For her part, Elizabeth Bass is revealed in her letters as a woman of spirit. In George’s absence, she had to deal with his London agents in matters of his career and his pay. ‘Young Mr Sykes has behaved very kind to me each time I have gone. I never wish to see his Father again, as I consider him a compleate [sic] Bear,’ she reported in December 1801. In her early letters, she is obviously extremely anxious and worried for George’s safety. Some charts which had arrived too late for him to take with him on his journey preyed on her mind:
The Day after you left me I received a parcel of Charts from Mr Delrumple [Alexander Dalrymple] you so much wished for, and another the following Day. O I would have given Thousands if I had them to have got them conveyed to you as it constantly dwelt on my mind that having them might save your dear Life.
These charts recur in later letters, perhaps not just because they are a focus of Elizabeth’s anxiety but because there was such uncertainty about whether any one letter would arrive at its destination that anything important needed to be mentioned at every opportunity. In the second of her letters to survive, written in April 1801, she says, ‘this is either the 6 or 7 Letter I have written the first by the Nutwell either two or three by the Hindostane to the Cape one by the Venus to New South Wales one by C’t Flinders and this to China. perhaps you may never get any of them. I hope your mind is too employed to feel the want of them as I do.’ Elizabeth had the eternal malady of the sailor’s wife: too much time to worry. Although of the twenty-two surviving letters between them (all included in this book) only eight are from Elizabeth, they are, on the whole, much longer than George’s letters, which were often written in a hurry whenever an opportunity arose.
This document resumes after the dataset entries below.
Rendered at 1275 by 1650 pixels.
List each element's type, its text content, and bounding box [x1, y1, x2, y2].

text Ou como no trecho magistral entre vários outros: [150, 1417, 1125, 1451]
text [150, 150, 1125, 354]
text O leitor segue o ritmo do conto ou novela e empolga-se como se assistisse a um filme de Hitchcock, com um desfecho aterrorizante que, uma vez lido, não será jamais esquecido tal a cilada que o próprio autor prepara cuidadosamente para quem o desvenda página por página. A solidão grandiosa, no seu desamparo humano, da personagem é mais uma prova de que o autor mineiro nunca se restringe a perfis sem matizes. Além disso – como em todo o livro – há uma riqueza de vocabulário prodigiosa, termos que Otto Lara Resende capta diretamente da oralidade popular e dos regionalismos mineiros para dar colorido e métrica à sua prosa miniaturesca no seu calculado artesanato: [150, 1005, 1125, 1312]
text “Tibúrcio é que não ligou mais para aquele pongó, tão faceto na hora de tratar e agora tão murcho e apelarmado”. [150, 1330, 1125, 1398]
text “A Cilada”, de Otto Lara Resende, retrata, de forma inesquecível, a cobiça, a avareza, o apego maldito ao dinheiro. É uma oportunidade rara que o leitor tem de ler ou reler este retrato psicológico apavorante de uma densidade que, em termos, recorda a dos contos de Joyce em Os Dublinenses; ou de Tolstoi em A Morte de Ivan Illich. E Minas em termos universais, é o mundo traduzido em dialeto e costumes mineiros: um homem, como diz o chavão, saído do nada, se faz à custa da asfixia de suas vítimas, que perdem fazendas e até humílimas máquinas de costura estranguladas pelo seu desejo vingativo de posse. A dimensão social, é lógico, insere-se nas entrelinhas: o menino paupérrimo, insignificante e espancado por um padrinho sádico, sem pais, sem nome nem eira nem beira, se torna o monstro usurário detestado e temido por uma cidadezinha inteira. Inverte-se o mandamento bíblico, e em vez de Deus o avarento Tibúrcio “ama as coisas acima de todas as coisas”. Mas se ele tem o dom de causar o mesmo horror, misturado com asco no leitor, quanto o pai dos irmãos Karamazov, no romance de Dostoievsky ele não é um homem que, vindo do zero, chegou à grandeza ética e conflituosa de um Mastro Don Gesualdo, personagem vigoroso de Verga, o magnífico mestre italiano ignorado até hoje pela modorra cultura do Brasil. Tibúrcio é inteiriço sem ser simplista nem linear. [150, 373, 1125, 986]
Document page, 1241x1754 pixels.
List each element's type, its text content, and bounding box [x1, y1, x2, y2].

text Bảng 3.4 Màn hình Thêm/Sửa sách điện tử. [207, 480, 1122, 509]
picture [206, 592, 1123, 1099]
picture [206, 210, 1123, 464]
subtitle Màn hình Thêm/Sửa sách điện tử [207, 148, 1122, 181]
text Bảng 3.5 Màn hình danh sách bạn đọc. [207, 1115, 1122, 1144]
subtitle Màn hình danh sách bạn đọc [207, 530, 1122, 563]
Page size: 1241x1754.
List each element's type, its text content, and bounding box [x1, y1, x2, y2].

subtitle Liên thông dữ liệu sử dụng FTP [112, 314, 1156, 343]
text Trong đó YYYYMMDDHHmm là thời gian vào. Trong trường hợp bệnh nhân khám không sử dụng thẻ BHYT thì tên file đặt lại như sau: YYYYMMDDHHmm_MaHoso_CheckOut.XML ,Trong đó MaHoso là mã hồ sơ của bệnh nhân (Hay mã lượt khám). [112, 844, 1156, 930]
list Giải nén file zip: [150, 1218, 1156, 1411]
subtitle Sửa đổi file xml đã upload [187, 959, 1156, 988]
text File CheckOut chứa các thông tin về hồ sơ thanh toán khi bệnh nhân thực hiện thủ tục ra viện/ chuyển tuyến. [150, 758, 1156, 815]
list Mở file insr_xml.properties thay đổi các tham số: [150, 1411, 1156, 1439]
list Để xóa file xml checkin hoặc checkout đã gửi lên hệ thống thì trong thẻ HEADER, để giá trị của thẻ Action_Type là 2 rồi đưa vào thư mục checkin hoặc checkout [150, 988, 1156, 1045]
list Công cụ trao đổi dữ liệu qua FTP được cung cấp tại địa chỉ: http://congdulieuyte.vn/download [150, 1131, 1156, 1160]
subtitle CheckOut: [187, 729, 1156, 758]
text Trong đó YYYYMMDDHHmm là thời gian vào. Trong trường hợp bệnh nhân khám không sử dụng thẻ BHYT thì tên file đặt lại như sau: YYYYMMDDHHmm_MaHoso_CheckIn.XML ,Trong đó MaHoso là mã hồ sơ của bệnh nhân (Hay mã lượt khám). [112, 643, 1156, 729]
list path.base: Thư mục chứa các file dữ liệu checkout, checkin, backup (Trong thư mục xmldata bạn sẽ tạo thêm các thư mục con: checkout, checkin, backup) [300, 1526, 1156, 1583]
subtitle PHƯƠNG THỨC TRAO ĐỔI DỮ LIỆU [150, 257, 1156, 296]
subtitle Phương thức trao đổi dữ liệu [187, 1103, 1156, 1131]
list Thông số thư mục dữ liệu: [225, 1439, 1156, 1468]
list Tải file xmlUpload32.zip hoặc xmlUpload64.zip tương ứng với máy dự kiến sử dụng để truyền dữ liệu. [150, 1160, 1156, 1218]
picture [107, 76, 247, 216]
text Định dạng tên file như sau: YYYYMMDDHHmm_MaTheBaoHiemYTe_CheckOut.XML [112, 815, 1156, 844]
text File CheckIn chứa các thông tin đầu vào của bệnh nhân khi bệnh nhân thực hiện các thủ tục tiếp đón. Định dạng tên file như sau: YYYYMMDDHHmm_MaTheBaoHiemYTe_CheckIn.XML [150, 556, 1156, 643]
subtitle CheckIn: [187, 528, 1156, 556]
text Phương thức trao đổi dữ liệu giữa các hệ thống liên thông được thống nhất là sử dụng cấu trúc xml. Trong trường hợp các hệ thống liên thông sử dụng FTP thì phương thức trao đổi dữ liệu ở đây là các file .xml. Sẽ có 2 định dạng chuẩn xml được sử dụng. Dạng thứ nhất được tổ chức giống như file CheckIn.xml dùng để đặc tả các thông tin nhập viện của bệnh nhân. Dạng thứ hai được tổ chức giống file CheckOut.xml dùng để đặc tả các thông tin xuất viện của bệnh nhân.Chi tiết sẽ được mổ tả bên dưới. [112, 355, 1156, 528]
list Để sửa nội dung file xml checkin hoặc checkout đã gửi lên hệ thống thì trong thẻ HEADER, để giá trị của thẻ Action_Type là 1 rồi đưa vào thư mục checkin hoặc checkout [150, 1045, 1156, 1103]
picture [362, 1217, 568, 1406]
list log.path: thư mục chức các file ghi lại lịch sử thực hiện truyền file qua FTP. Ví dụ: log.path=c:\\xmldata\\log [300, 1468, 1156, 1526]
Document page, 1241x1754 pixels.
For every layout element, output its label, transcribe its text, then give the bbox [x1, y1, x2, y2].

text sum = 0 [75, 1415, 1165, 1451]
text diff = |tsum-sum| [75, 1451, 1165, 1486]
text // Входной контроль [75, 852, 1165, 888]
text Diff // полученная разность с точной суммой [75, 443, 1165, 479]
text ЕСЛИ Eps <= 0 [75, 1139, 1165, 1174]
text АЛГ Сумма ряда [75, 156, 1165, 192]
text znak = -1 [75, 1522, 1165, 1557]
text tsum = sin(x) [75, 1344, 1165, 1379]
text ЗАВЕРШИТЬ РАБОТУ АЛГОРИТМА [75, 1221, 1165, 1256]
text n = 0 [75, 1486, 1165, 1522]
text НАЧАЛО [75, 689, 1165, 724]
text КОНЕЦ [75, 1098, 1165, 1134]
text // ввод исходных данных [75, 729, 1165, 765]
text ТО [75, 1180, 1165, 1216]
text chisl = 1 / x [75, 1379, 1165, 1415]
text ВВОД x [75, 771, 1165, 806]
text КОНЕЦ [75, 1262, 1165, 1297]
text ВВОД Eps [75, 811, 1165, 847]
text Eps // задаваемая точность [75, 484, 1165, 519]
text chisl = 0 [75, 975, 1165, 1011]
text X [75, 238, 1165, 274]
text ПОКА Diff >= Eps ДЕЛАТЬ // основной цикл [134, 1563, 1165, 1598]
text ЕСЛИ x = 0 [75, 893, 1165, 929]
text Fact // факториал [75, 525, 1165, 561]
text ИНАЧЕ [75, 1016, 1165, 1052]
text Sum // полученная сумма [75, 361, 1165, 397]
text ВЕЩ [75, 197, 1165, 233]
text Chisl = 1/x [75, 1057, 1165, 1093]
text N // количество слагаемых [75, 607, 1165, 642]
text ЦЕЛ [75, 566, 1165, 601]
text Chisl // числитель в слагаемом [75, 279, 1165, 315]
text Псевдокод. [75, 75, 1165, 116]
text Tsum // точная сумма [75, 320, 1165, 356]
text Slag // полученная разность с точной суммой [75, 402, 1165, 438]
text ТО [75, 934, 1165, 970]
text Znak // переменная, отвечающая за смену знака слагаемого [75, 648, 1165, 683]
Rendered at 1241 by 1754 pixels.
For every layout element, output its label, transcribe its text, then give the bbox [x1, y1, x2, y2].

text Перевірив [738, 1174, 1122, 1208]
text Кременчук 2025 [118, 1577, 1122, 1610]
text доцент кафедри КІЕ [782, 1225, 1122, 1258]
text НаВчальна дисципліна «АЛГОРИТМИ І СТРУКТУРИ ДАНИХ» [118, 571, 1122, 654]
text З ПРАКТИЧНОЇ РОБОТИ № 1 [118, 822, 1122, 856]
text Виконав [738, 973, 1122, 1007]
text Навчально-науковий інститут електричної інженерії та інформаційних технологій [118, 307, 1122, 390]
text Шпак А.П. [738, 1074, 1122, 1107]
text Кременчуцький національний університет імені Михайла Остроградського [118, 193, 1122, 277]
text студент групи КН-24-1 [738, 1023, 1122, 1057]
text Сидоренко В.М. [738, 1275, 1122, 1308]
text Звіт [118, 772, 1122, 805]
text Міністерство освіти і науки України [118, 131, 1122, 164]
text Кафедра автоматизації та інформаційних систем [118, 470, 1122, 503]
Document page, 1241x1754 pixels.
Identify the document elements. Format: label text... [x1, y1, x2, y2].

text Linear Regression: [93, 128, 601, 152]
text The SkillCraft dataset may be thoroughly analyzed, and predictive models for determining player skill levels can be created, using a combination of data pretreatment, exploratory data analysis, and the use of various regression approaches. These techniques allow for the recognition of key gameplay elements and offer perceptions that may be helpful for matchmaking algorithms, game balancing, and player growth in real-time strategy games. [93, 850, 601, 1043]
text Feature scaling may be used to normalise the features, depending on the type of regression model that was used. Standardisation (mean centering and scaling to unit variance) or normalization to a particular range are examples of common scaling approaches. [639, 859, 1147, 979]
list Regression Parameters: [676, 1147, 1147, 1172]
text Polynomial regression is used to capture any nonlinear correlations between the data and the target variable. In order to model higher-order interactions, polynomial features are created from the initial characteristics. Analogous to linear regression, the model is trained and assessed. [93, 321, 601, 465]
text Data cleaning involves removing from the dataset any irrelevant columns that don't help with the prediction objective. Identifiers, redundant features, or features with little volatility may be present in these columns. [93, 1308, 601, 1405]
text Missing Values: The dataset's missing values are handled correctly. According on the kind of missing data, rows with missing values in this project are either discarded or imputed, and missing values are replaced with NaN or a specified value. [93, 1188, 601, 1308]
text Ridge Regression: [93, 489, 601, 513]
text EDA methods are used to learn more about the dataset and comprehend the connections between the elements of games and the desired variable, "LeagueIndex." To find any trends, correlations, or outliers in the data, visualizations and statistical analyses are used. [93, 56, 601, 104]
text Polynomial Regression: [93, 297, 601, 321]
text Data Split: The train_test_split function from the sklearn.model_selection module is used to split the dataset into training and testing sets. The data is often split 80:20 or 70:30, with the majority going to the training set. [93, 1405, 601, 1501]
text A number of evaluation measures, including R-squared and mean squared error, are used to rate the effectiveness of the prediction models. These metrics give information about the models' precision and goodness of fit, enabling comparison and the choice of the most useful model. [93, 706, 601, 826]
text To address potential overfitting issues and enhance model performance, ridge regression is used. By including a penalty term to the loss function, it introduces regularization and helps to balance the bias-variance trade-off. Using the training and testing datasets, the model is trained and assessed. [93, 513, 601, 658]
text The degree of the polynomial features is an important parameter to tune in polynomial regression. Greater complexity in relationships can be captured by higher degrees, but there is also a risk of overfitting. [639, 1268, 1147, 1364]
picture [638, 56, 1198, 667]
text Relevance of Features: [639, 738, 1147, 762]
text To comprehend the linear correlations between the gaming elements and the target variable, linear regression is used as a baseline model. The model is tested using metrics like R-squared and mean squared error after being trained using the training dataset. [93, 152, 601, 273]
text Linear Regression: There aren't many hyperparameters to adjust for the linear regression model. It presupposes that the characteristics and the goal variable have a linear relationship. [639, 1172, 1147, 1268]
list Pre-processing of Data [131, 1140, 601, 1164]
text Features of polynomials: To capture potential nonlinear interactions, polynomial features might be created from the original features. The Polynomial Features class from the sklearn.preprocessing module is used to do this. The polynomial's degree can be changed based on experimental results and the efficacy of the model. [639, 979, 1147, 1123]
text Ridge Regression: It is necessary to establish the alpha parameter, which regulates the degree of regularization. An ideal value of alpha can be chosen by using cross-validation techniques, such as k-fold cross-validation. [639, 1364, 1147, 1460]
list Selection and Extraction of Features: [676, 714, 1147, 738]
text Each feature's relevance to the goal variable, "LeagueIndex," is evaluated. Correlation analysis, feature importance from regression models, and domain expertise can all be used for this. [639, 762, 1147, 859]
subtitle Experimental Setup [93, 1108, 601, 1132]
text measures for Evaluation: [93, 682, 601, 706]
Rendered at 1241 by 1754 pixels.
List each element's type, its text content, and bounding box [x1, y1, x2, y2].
In November 1802 he wrote, ‘Two minutes must suffice to tell thee I love thee; and that I am yet alive as thou mayest perhaps surmise by my writing to thee.’
Estensen is keen to point out that George’s ‘expectations of his wife’s very proper conduct were typical of the time’, but it is a little disconcerting to read, ‘Remember my Bess you have a husband who will not forsake you nor ever cease to love you as long as my Bess remains deserving of it.’ Just before he left on his final voyage in 1803, to disappear mysteriously into the Pacific, he wrote a confused and possibly drunken letter:
In all my walks, at every beautiful prospect in every pleasantly situated house – but hold Bess I am going to give thee proofs I love thee when I ought to give thee only words. In short Bess they all bring thee into my mind. Thou shalt one day or other admire them with me – that is if thou are good – old woman. – for I thou art bad thou mayest ’een stay in England, we have enough of that sort here. Again.
Thou shalt not breed. & fill my cabin full of squallers, there’s no room for such gentry.
Cruelly, this was the last direct word she seems to have had from her husband. She would never accept that he had died, and she lived for another twenty-one years.
Estensen’s editing is thorough and helpful, though there is no index (names and places would suffice). The book design is elegant and clear, once one gets accustomed to the odd arrangement: each entire left-hand page is left free for footnotes. There is a map and a few colour plates; sadly no picture of Elizabeth survives. The publication of the Letters makes a valuable companion volume to Estensen’s Life of George Bass (2005).